Please reproduce the records below exactly, omitting any pictures they contain.

***

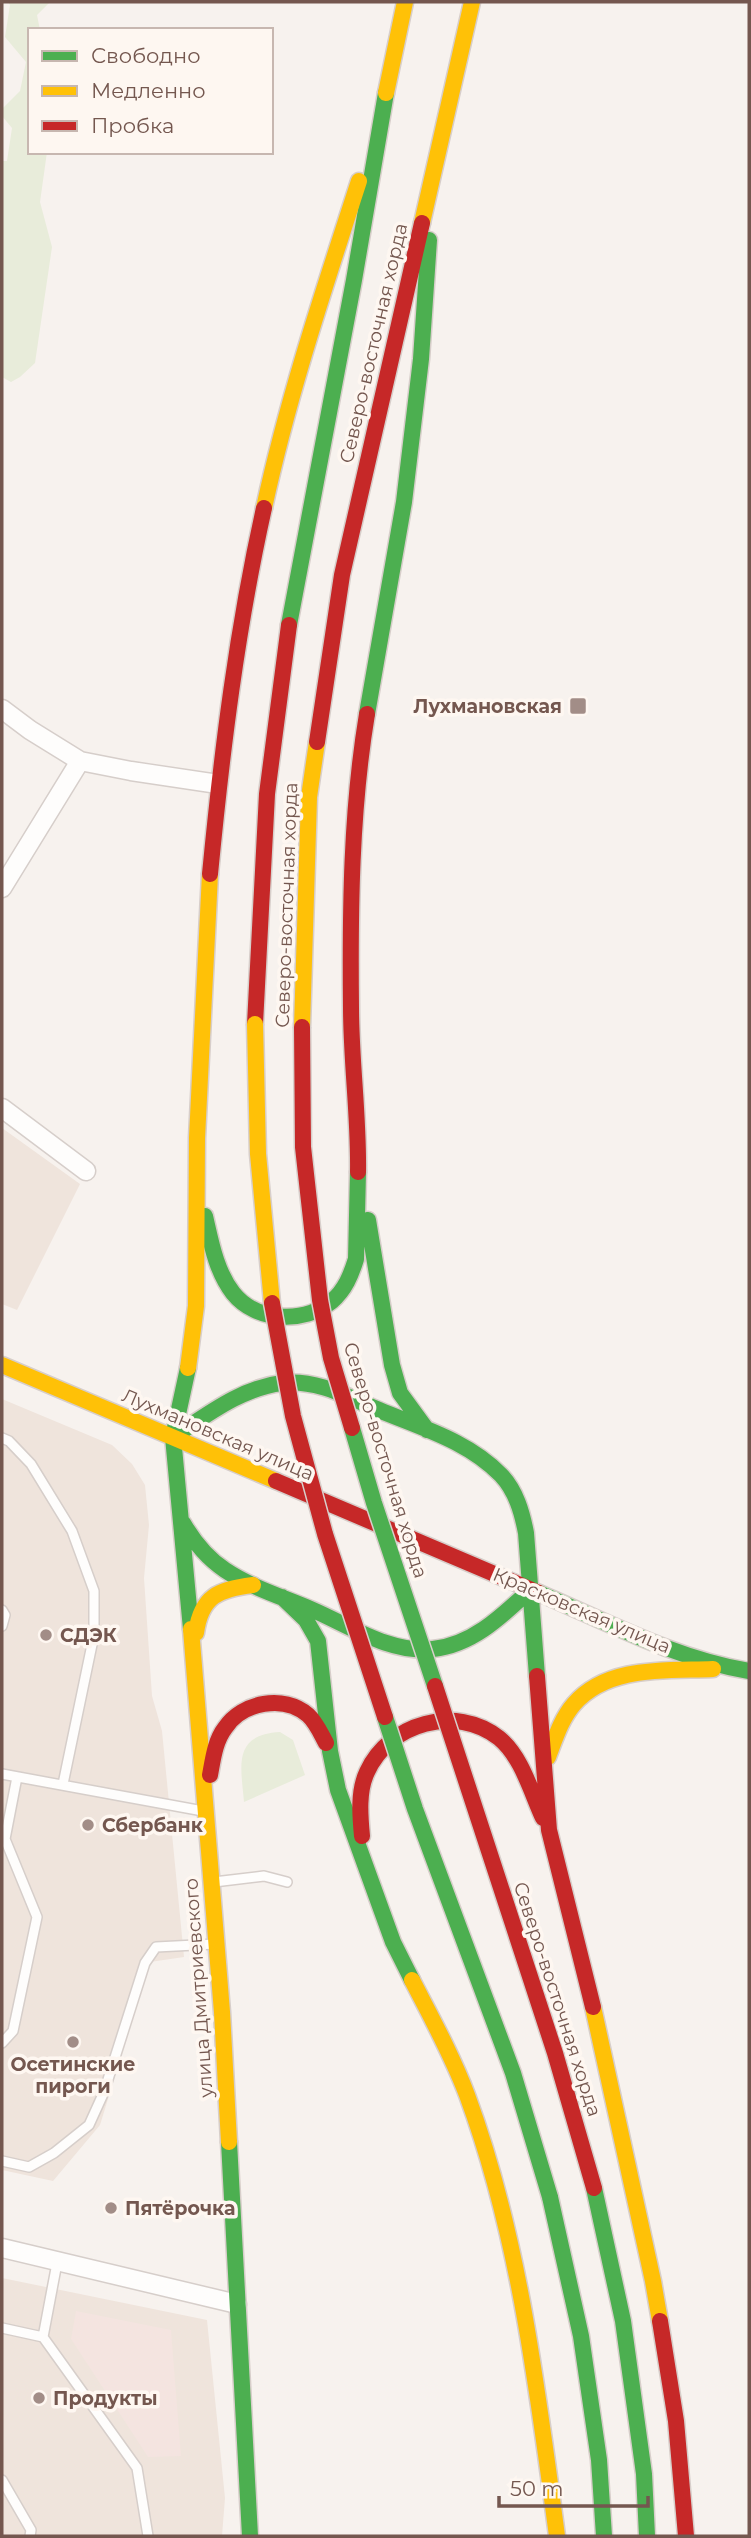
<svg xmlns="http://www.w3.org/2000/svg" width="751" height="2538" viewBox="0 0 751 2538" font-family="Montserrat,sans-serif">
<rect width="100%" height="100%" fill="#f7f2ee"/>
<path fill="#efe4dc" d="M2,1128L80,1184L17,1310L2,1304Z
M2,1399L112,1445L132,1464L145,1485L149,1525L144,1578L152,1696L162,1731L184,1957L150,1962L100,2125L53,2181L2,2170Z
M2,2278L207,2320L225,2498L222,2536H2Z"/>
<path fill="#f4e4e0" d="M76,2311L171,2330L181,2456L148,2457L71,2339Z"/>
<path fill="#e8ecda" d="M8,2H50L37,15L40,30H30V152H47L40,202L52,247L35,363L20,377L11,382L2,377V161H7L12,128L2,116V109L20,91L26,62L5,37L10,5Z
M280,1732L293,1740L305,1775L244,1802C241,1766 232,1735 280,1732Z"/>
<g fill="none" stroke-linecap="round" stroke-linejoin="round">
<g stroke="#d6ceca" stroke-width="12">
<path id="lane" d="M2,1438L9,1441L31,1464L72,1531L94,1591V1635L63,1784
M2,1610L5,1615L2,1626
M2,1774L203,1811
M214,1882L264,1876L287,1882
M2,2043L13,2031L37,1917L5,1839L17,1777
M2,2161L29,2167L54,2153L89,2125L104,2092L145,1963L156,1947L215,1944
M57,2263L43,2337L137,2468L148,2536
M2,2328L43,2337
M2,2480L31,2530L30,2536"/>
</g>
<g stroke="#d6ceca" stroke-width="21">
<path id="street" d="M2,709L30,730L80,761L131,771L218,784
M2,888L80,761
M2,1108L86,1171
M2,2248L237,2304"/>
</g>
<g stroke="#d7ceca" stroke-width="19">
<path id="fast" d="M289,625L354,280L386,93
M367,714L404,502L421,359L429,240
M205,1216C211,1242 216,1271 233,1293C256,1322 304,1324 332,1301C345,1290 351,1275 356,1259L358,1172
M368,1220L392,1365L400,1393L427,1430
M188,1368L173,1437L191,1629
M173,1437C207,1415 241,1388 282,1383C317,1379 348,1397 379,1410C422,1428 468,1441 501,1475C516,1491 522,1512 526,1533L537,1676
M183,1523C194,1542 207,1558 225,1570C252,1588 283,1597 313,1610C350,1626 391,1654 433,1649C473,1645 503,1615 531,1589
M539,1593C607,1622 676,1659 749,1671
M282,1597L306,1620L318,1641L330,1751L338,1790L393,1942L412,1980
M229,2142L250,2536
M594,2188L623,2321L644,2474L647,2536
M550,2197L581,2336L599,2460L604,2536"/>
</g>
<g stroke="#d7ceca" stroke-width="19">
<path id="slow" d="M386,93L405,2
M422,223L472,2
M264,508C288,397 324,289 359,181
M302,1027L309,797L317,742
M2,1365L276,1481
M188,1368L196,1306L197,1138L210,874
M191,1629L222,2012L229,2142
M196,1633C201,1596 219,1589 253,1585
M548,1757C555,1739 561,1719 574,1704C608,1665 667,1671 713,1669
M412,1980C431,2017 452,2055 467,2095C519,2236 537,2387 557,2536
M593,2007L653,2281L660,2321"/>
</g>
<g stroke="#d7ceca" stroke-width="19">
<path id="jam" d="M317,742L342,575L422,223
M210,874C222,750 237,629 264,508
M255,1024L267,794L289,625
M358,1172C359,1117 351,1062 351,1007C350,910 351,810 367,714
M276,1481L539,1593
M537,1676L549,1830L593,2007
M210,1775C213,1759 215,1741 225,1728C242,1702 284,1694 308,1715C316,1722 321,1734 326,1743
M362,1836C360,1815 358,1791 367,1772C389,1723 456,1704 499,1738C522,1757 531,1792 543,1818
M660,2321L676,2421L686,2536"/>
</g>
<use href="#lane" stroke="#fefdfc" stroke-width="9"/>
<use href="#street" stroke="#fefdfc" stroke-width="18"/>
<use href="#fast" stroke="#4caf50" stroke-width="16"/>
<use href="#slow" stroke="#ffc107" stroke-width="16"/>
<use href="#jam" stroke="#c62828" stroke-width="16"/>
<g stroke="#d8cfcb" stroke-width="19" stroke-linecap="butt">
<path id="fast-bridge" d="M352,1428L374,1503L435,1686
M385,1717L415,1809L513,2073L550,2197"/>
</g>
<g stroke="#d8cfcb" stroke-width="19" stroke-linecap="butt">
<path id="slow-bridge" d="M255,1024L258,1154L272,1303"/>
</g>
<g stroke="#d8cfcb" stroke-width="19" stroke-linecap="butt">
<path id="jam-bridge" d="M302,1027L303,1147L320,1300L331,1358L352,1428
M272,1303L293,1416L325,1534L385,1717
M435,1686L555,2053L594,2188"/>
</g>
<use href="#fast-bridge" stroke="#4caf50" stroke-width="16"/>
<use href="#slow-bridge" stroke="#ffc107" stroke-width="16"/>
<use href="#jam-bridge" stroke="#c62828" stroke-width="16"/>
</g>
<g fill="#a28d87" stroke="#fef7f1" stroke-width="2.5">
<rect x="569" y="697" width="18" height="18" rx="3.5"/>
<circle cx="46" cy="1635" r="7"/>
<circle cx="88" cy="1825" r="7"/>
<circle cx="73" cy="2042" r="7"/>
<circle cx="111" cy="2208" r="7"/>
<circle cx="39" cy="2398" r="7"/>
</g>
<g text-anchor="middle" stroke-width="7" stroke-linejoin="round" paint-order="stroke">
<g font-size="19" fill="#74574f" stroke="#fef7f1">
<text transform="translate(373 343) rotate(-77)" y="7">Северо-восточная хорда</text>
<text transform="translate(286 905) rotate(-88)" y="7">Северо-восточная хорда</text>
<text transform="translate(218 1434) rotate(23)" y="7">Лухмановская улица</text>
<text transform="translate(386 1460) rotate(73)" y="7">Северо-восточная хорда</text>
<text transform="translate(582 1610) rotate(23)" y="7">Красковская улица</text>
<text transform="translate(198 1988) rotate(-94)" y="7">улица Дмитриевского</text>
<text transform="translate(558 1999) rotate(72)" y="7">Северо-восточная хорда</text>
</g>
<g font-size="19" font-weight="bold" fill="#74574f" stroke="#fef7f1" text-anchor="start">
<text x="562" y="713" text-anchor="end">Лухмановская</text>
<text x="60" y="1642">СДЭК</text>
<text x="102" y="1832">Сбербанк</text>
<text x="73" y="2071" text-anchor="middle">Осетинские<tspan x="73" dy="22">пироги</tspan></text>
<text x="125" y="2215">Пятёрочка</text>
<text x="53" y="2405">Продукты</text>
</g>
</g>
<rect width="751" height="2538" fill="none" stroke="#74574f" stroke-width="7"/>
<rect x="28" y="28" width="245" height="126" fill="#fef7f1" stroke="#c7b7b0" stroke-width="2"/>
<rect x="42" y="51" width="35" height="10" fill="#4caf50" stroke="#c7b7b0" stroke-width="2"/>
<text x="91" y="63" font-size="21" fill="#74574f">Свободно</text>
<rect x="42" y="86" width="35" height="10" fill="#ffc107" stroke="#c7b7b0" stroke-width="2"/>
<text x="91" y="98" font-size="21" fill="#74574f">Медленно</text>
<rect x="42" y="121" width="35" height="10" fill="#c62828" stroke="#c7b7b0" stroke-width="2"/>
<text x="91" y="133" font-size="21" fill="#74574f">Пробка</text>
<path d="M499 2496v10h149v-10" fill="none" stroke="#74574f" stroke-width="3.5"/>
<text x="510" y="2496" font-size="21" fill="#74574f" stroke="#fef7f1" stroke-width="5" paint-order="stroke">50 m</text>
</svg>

***

- [Response below]:
<svg xmlns="http://www.w3.org/2000/svg" width="751" height="2538" viewBox="0 0 751 2538" font-family="Montserrat,sans-serif">
<rect width="100%" height="100%" fill="#f7f2ee"/>
<path fill="#efe4dc" d="M2,1128L80,1184L17,1310L2,1304Z
M2,1399L112,1445L132,1464L145,1485L149,1525L144,1578L152,1696L162,1731L184,1957L150,1962L100,2125L53,2181L2,2170Z
M2,2278L207,2320L225,2498L222,2536H2Z"/>
<path fill="#f4e4e0" d="M76,2311L171,2330L181,2456L148,2457L71,2339Z"/>
<path fill="#e8ecda" d="M8,2H50L37,15L40,30H30V152H47L40,202L52,247L35,363L20,377L11,382L2,377V161H7L12,128L2,116V109L20,91L26,62L5,37L10,5Z
M280,1732L293,1740L305,1775L244,1802C241,1766 232,1735 280,1732Z"/>
<g fill="none" stroke-linecap="round" stroke-linejoin="round">
<g stroke="#d6ceca" stroke-width="12">
<path id="lane" d="M2,1438L9,1441L31,1464L72,1531L94,1591V1635L63,1784
M2,1610L5,1615L2,1626
M2,1774L203,1811
M214,1882L264,1876L287,1882
M2,2043L13,2031L37,1917L5,1839L17,1777
M2,2161L29,2167L54,2153L89,2125L104,2092L145,1963L156,1947L215,1944
M57,2263L43,2337L137,2468L148,2536
M2,2328L43,2337
M2,2480L31,2530L30,2536"/>
</g>
<g stroke="#d6ceca" stroke-width="21">
<path id="street" d="M2,709L30,730L80,761L131,771L218,784
M2,888L80,761
M2,1108L86,1171
M2,2248L237,2304"/>
</g>
<g stroke="#d7ceca" stroke-width="19">
<path id="fast" d="M289,625L354,280L386,93
M367,714L404,502L421,359L429,240
M205,1216C211,1242 216,1271 233,1293C256,1322 304,1324 332,1301C345,1290 351,1275 356,1259L358,1172
M368,1220L392,1365L400,1393L427,1430
M188,1368L173,1437L191,1629
M173,1437C207,1415 241,1388 282,1383C317,1379 348,1397 379,1410C422,1428 468,1441 501,1475C516,1491 522,1512 526,1533L537,1676
M183,1523C194,1542 207,1558 225,1570C252,1588 283,1597 313,1610C350,1626 391,1654 433,1649C473,1645 503,1615 531,1589
M539,1593C607,1622 676,1659 749,1671
M282,1597L306,1620L318,1641L330,1751L338,1790L393,1942L412,1980
M229,2142L250,2536
M594,2188L623,2321L644,2474L647,2536
M550,2197L581,2336L599,2460L604,2536"/>
</g>
<g stroke="#d7ceca" stroke-width="19">
<path id="slow" d="M386,93L405,2
M422,223L472,2
M264,508C288,397 324,289 359,181
M302,1027L309,797L317,742
M2,1365L276,1481
M188,1368L196,1306L197,1138L210,874
M191,1629L222,2012L229,2142
M196,1633C201,1596 219,1589 253,1585
M548,1757C555,1739 561,1719 574,1704C608,1665 667,1671 713,1669
M412,1980C431,2017 452,2055 467,2095C519,2236 537,2387 557,2536
M593,2007L653,2281L660,2321"/>
</g>
<g stroke="#d7ceca" stroke-width="19">
<path id="jam" d="M317,742L342,575L422,223
M210,874C222,750 237,629 264,508
M255,1024L267,794L289,625
M358,1172C359,1117 351,1062 351,1007C350,910 351,810 367,714
M276,1481L539,1593
M537,1676L549,1830L593,2007
M210,1775C213,1759 215,1741 225,1728C242,1702 284,1694 308,1715C316,1722 321,1734 326,1743
M362,1836C360,1815 358,1791 367,1772C389,1723 456,1704 499,1738C522,1757 531,1792 543,1818
M660,2321L676,2421L686,2536"/>
</g>
<use href="#lane" stroke="#fefdfc" stroke-width="9"/>
<use href="#street" stroke="#fefdfc" stroke-width="18"/>
<use href="#fast" stroke="#4caf50" stroke-width="16"/>
<use href="#slow" stroke="#ffc107" stroke-width="16"/>
<use href="#jam" stroke="#c62828" stroke-width="16"/>
<g stroke="#d8cfcb" stroke-width="19" stroke-linecap="butt">
<path id="fast-bridge" d="M352,1428L374,1503L435,1686
M385,1717L415,1809L513,2073L550,2197"/>
</g>
<g stroke="#d8cfcb" stroke-width="19" stroke-linecap="butt">
<path id="slow-bridge" d="M255,1024L258,1154L272,1303"/>
</g>
<g stroke="#d8cfcb" stroke-width="19" stroke-linecap="butt">
<path id="jam-bridge" d="M302,1027L303,1147L320,1300L331,1358L352,1428
M272,1303L293,1416L325,1534L385,1717
M435,1686L555,2053L594,2188"/>
</g>
<use href="#fast-bridge" stroke="#4caf50" stroke-width="16"/>
<use href="#slow-bridge" stroke="#ffc107" stroke-width="16"/>
<use href="#jam-bridge" stroke="#c62828" stroke-width="16"/>
</g>
<g fill="#a28d87" stroke="#fef7f1" stroke-width="2.5">
<rect x="569" y="697" width="18" height="18" rx="3.5"/>
<circle cx="46" cy="1635" r="7"/>
<circle cx="88" cy="1825" r="7"/>
<circle cx="73" cy="2042" r="7"/>
<circle cx="111" cy="2208" r="7"/>
<circle cx="39" cy="2398" r="7"/>
</g>
<g text-anchor="middle" stroke-width="7" stroke-linejoin="round" paint-order="stroke">
<g font-size="19" fill="#74574f" stroke="#fef7f1">
<text transform="translate(373 343) rotate(-77)" y="7">Северо-восточная хорда</text>
<text transform="translate(286 905) rotate(-88)" y="7">Северо-восточная хорда</text>
<text transform="translate(218 1434) rotate(23)" y="7">Лухмановская улица</text>
<text transform="translate(386 1460) rotate(73)" y="7">Северо-восточная хорда</text>
<text transform="translate(582 1610) rotate(23)" y="7">Красковская улица</text>
<text transform="translate(198 1988) rotate(-94)" y="7">улица Дмитриевского</text>
<text transform="translate(558 1999) rotate(72)" y="7">Северо-восточная хорда</text>
</g>
<g font-size="19" font-weight="bold" fill="#74574f" stroke="#fef7f1" text-anchor="start">
<text x="562" y="713" text-anchor="end">Лухмановская</text>
<text x="60" y="1642">СДЭК</text>
<text x="102" y="1832">Сбербанк</text>
<text x="73" y="2071" text-anchor="middle">Осетинские<tspan x="73" dy="22">пироги</tspan></text>
<text x="125" y="2215">Пятёрочка</text>
<text x="53" y="2405">Продукты</text>
</g>
</g>
<rect width="751" height="2538" fill="none" stroke="#74574f" stroke-width="7"/>
<rect x="28" y="28" width="245" height="126" fill="#fef7f1" stroke="#c7b7b0" stroke-width="2"/>
<rect x="42" y="51" width="35" height="10" fill="#4caf50" stroke="#c7b7b0" stroke-width="2"/>
<text x="91" y="63" font-size="21" fill="#74574f">Свободно</text>
<rect x="42" y="86" width="35" height="10" fill="#ffc107" stroke="#c7b7b0" stroke-width="2"/>
<text x="91" y="98" font-size="21" fill="#74574f">Медленно</text>
<rect x="42" y="121" width="35" height="10" fill="#c62828" stroke="#c7b7b0" stroke-width="2"/>
<text x="91" y="133" font-size="21" fill="#74574f">Пробка</text>
<path d="M499 2496v10h149v-10" fill="none" stroke="#74574f" stroke-width="3.5"/>
<text x="510" y="2496" font-size="21" fill="#74574f" stroke="#fef7f1" stroke-width="5" paint-order="stroke">50 m</text>
</svg>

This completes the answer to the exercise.